As the digital revolution gained pace, it opened up new online opportunities for the world, and challenged many traditional industries, with music and newspaper publishing chief amongst the terrified behemoths. And then, just as the film industry was realising with joy that it would be far cheaper to stream digital content down wires to cinemas rather than produce thousands of expensive prints, so came the inevitable cloud of doom upon the lowly-paid and largely unsung heroes of movies, the projectionists.
First of all it was one digital projector in a multiplex, then it was all of them, and then independent arts cinemas realised they would be left behind and had to bade farewell to celluloid and hello to ones and zeroes, at the cost of many of the talented people working in the heavens above cinemas.
The Last Projectionist tells this story through that most British of instutions, the pub.

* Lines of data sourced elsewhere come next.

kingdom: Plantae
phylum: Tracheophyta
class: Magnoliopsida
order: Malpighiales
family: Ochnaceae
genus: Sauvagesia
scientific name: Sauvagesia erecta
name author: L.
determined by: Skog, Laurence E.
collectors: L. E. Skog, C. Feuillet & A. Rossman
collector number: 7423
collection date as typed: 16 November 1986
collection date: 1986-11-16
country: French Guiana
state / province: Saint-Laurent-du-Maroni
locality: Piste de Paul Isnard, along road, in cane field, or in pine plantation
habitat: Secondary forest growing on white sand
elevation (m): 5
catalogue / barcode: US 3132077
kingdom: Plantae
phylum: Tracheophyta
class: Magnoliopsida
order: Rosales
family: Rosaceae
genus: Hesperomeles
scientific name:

A handful of erudite and hardworking souls of projectionism chat candidly about their lives behind the projectors, and that of the cinemas that have been their professional lifetime habitats. It’s both heart warming and breaking, and feels like a heart-felt eulogy at the funeral of their industry, celebrating its life, rather than bemoaning its digital future.
However, it’s not all doom and gloom, as punctuating the conversation is a central narrative about the restoration of the Electric cinema in Birmingham, which gives hope to those of us who believe in the magic of film, and who understand the inspiration and joy it can bring.
As the Electric shows signs of life, so do other independent cinemas as many film-goers begin to choose a personalised quality experience over what The Last Projectionist labels the ‘sheep-dipping’ of multiplexes. It’s a pleasing development for anyone who loves the smell and sense of a beautifully restored independent cinema, and if this film doesn’t swell you with hope that the art form of protectionism may yet find a way, nothing will.